Hi @biagiodistefano,
Thanks for the update!
I’m not saving base64 encoded data, I swap that out with the image path in the before_db method (see recipe).
There is this extra and
condition for the existence of path
which is why I originally said that you might "potentially" be saving the encoded data. But if you are sure it's not being saved then that's out of the equation.
I have successfully deployed it on a different droplet and also managed to save some batches. Same OS, same Python environment, different specs. However the process gets killed after a while.

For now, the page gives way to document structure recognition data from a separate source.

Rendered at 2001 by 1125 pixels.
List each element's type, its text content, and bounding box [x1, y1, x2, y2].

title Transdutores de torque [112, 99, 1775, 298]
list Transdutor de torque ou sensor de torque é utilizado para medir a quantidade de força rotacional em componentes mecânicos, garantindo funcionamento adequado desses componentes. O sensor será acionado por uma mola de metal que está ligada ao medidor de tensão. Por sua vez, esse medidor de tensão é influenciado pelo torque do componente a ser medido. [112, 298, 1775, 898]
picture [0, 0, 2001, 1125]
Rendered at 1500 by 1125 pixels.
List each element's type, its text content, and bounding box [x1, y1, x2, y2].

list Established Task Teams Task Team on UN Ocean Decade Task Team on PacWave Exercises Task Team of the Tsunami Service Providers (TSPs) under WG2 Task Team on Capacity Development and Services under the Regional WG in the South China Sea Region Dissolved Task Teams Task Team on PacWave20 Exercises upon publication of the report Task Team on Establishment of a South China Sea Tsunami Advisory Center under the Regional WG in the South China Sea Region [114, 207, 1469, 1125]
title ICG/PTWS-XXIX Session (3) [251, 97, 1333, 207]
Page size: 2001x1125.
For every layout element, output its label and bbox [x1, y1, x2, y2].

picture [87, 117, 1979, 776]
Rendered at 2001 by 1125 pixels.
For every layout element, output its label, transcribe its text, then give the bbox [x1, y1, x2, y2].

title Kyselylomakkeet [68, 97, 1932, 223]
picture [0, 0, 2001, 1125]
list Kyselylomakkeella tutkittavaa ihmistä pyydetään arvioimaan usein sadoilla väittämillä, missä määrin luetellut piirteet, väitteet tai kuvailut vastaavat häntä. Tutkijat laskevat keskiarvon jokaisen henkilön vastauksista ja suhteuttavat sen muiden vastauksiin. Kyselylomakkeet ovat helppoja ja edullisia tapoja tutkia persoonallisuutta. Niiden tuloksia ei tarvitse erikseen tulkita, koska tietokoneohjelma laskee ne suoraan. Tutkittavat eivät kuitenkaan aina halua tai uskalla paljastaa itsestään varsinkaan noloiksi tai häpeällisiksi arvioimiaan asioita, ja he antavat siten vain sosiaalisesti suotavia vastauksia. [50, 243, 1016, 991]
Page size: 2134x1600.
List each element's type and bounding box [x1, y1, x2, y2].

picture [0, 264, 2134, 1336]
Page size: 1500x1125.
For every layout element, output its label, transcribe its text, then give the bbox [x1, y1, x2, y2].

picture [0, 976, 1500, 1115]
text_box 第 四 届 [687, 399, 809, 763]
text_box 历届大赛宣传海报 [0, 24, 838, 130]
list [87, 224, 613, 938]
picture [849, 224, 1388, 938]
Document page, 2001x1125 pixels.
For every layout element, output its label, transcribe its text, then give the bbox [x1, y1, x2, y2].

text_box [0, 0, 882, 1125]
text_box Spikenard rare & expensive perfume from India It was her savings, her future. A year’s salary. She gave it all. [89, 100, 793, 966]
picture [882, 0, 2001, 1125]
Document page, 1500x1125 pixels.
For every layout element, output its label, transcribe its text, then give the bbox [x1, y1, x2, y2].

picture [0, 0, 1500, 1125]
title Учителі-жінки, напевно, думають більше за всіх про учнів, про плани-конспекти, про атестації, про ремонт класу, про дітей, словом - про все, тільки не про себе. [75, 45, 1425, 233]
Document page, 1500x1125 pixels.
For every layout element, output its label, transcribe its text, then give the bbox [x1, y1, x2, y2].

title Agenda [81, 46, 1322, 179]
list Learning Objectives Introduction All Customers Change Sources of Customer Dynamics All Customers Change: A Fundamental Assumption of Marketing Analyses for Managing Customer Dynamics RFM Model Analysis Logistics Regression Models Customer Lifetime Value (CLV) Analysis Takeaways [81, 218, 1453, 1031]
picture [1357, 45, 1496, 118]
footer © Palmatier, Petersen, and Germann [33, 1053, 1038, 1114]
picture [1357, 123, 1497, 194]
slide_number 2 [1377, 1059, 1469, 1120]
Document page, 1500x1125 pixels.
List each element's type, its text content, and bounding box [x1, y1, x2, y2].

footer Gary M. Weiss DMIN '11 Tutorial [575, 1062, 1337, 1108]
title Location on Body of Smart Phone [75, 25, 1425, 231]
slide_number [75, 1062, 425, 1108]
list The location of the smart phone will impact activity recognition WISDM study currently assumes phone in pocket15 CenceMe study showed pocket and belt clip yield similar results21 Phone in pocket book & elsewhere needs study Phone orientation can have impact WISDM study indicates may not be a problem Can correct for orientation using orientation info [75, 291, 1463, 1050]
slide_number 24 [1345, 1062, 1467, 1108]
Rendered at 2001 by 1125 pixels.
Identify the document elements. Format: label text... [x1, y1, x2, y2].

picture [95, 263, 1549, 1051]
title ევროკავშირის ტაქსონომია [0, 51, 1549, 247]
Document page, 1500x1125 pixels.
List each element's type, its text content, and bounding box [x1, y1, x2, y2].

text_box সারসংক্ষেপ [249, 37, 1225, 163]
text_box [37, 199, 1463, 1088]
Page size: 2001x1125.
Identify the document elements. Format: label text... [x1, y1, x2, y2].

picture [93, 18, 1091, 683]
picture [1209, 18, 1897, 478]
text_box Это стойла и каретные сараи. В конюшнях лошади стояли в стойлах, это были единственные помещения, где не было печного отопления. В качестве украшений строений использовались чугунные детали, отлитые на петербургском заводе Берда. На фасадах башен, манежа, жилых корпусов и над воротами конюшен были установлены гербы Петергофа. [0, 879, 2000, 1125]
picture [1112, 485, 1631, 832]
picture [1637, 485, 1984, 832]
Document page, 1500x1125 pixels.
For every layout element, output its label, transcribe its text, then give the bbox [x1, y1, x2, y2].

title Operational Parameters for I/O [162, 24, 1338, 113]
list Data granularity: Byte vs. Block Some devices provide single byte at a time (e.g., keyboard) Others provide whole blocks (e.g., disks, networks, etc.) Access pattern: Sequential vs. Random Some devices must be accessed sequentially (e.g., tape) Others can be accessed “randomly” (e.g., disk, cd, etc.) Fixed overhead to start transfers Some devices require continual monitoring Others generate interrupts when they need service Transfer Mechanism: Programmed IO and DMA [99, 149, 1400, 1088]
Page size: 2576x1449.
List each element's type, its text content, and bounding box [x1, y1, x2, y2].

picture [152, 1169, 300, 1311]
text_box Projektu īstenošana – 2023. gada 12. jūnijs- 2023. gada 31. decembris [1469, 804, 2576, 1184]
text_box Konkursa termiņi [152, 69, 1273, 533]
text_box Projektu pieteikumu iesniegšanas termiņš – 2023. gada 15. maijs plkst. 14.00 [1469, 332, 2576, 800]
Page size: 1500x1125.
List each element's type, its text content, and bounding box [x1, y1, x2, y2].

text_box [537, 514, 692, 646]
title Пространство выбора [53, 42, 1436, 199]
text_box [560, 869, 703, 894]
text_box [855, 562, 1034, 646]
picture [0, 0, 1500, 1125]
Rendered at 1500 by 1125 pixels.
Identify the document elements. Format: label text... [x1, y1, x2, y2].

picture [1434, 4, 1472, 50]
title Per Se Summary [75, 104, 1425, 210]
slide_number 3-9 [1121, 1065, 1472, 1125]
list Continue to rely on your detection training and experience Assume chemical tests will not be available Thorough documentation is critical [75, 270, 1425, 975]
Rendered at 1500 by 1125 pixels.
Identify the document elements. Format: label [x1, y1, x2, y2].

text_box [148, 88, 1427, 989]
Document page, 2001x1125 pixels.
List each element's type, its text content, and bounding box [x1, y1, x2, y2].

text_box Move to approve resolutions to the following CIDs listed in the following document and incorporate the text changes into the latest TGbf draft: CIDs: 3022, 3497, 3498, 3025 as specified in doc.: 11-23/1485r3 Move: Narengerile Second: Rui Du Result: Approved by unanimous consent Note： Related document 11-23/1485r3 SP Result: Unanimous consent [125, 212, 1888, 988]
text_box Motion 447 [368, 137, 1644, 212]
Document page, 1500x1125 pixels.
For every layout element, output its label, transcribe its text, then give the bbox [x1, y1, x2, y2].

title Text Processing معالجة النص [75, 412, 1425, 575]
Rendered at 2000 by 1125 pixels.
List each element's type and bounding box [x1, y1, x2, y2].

What was the difference in specs?
While I’m here, just out of curiosity: does prodigy try to load all the images in memory or does it load them lazily? I’m asking because I had folders with thousands of images that caused the process to get killed immediately, and only splitting them into folders with fewer images solved the problem.
Prodigy works by buffering batches of data so with a single annotator only a three batches should ever be loaded in memory (the current batch being annotated, the future batch and the already annotated batch that's being buffered for possible edits before it's saved to the DB). This might change if there are multiple annotators with feed overlap set to false as more data will have to pulled. But it is definitely not loading the entire dataset, unless you batch size is massive, of course. Not sure what was the reason to fail there, but (now legacy) Image
loader streams the files from the directory on pull basis so it should never try to load the entire folder.
I was wondering if there's anything on the frond end console perhaps? It looks like this user here had a similar issue.